In its opening brief in support of summary judgment, GE also argued that the warnings were adequate as a matter of law. (Def.'s Opening Br. (dkt. #38) 5 (citing Kurer v. Parke, Davis Co., 272 Wis. 2d 390, 409 (Ct. App. 2004)).) GE seemingly abandons this argument in its reply, focusing instead on causation. (Def.'s Reply (dkt. #48) 5.) Regardless, the question of whether the warning is adequate is a question for the jury. Michaels, 411 F. Supp. 2d at 1004 (citing Schuh v. Fox River Tractor Co., 63 Wis. 2d 728, 739, 218 N.W.2d 279, 285 (1974)). Fact issues remain as to whether the warning adequately disclosed (1) the danger associated with not enclosing the lamp, (2) the likelihood of a rupture, and (3) the risks of rupture.
B. Negligence
Under Wisconsin law of products liability, there may be recovery for the negligent design of a product, even though the product is not unreasonably dangerous. Insolia, 216 F.3d at 605. A negligence claim concerns whether the defendant could have come up with a less dangerous design, an issue immaterial under a strict liability theory. Komanekin v. Inland Truck Parts, 819 F. Supp. 802 (E.D. Wis. 1993). In order to demonstrate a negligent design, Sub-Zero must demonstrate:
1) a duty of care on the part of GE;
2) a breach of that duty;
3) a causal connection between the conduct and the injury; and
4) an actual loss or damage as a result of the injury.Green, 2001 WI 109 ¶ 55.
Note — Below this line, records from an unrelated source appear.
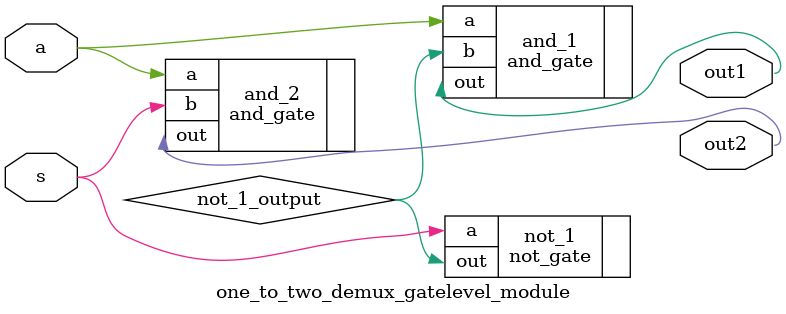
<source format=v>


module one_to_two_demux_gatelevel_module (a, s, out1, out2);
	input a;
	input s;	
	output out1, out2;
	
	wire not_1_output;
	
	not_gate not_1(.a(s), .out(not_1_output));
	and_gate and_1(.a(a), .b(not_1_output), .out(out1));
	and_gate and_2(.a(a), .b(s), .out(out2));

endmodule

</source>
Sub-Zero's claim based on negligent design cannot survive absent expert testimony on the first two elements — what is the nature of the duty of care and did GE breach that duty? In particular, Sub-Zero would at minimum have to establish that GE breached its duty in designing the S-rated model, which requires an understanding of the industry safety standards governing metal halide lamps and the relative safety of other models. Moreover, to the extent Sub-Zero's allegations of design defect concern the inner-workings of the lamp — and not just the lack of enclosure — the subject is of such complexity as to require expert testimony. Cedarburg Light Water, 33 Wis. 2d at 567 ("Whenever the question of negligence rests on facts or principles which would be extremely difficult for a conscientious juror to comprehend, the trial court may decline, upon motion, to permit the case to go to the jury in the absence of expert testimony on the negligence issue."). Since the court struck as untimely Sub-Zero's only proffered expert opining on these very issues, the court grants GE's summary judgment motion as to the negligence claim.
A permissible inference of negligence under the doctrine of res ipsa loquitur may apply to the facts at issue here. See generally Lambrecht v. Estate of Kaczmarczyk, 2001 WI 25, ¶¶ 33-24, 241 Wis. 2d 804, 623 N.W.2d 751. But Sub-Zero makes no such argument, and the court declines to develop such an argument for plaintiffs.
ORDER
IT IS ORDERED that:
1) defendant General Electric Company's motion for summary judgment (dkt. #37) is GRANTED; and
2) the clerk of court is directed to enter judgment in favor of defendants and close this case.